Meeting the Needs of an International Scholarly Community during a Global Pandemic
Since June 2020, despite the pandemic, Special Collections has been busy fulfilling the needs of an international scholarly community that represents the majority of its users. In March 2020, our facility was closed to the public, and only recently have we been able to serve UO-only constituents onsite. The vast majority of those classified as non-UO users are graduate students, professors, and independent writers. They are engaged in research that will manifest articles, dissertations and books providing new scholarship on a variety of subjects and issues.
In June 2020, we worked out a plan to meet the needs of this research community. We borrowed a UO Libraries’ public use scanner and reassigned undergraduate students to perform the digital capture. Researchers contacted us about their research and the Public Services Librarian for Special Collections worked to refine their needs and identify portions of the archival collections integral to their research. Once this process was completed, collection material, mainly stored in archival boxes, were retrieved from both the Knight Library stacks and the Baker Center off-site storage facility. We essentially converted our workflows to a virtual-based request and delivery process to meet these vital needs.
In order to comply with pandemic rules established by campus, the paging and handling of the material required staggered schedules and quarantining. Deliveries from Baker, for example, were accomplished by our Collections Manager on weekends. Collections paged were quarantined for three days each time they were touched during the paging and scanning process. Even with these barriers, we were able to maintain an average turn-around time of 11 days per request.
In May 2021, we reached a milestone of 50,000 digital images (in PDF file format) created for this non-UO user group. Here are some descriptions of research projects supported by our in-house scanning service during the pandemic, which show the wide variety of topics covered by these researchers.
Graduate student studying history at the University of Copenhagen:
“I am currently writing a project on the second coming of the Ku Klux Klan. More specifically I want to tie the emergence of the Klan to theories like Status Anxiety in order to try to account for the swift growth the Klan showed.”
Professor at Université Savoie Mont Blanc:
“Studies of the Farmers’ Alliances and the Populist movement in the 1890s usually focus on leaders’ texts and I would like to study the movement from the experience of grassroots sympathizers.”
Historian based at Community College of Philadelphia:
“Researching the field of industrial lighting and specifically an article Charles Morrow Wilson published in 1936 in Popular Mechanics titled “Miracles of Light.” I’m specifically interested in the dinner party lighting experiment anecdote at the beginning of the article, at the center of which is the electrical engineer Samuel G. Hibben.”
Professor of History of Science at University of Minnesota:
“I am working on Josephine Tilden and her study of Pacific algae and would be interested in seeing the diary and correspondence relating to Bernice Leland’s trip to Tahiti and New Zealand in 1909-1910.”
PhD Student at University of Wisconsin – Madison
“I am currently working on my dissertation, which is focused on climate medicine and the relationship between place and healing. I am currently working on a chapter focused on the legacy of Morningside Hospital as a holding place for the “insane of Alaska” and the arguments made about Portland as a healing place.”

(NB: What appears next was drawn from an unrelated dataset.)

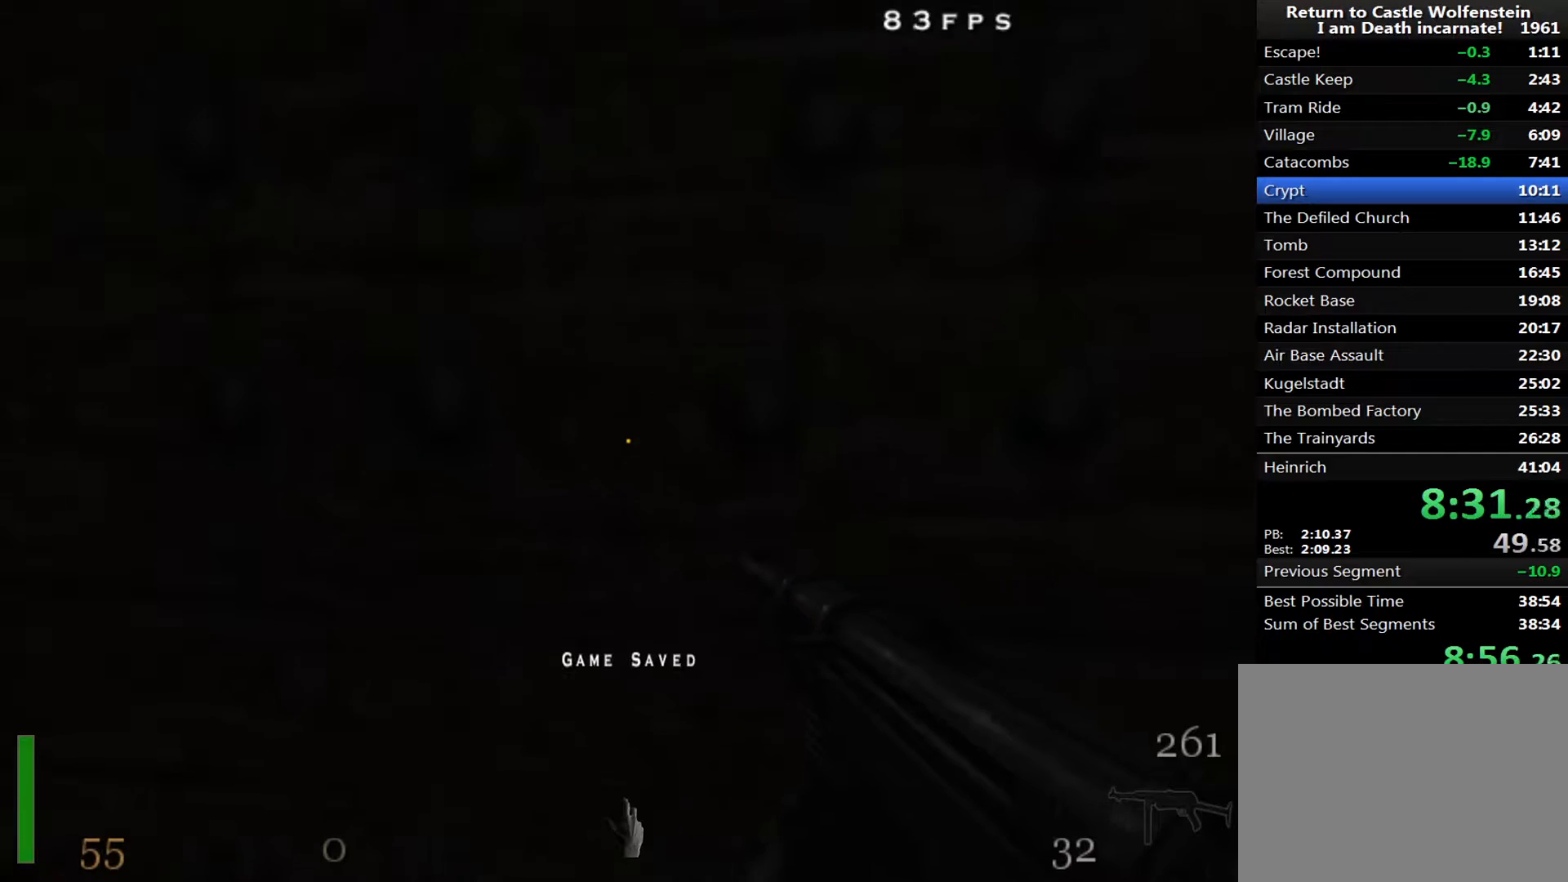
{"keys": ["shift"], "mouse": [], "events": []}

Historian at the Historical Archives YMCA of Thessaloniki
“The YMCA of Thessaloniki, Greece, is celebrating its Centennial next year (1921-2021) and we are trying to get hold of copies of archival material deposited in libraries or archives around the world regarding YMCA activities in Greece.”
Journalist and Author:
“I’m writing a biography of Tanaquil Le Clercq, an important ballerina of the 1940s and ’50s, wife of the choreographer George Balanchine. Her father, Jacques Le Clercq, was a writer, professor of French literature, translator, and editor for Brentano’s. In support of Le Clercq’s application for a Guggenheim Fellowship, Lowell Brentano wrote a reference letter in which he says that he and Le Clercq have written a play together.”
-David de Lorenzo (Giustina Director) and Lauren Goss (Public Services Librarian)
This is a fascinating glimpse into the global connectedness and variety of these special collections. Even with a pandemic, the show must go on. It is nice that these projects could move forward.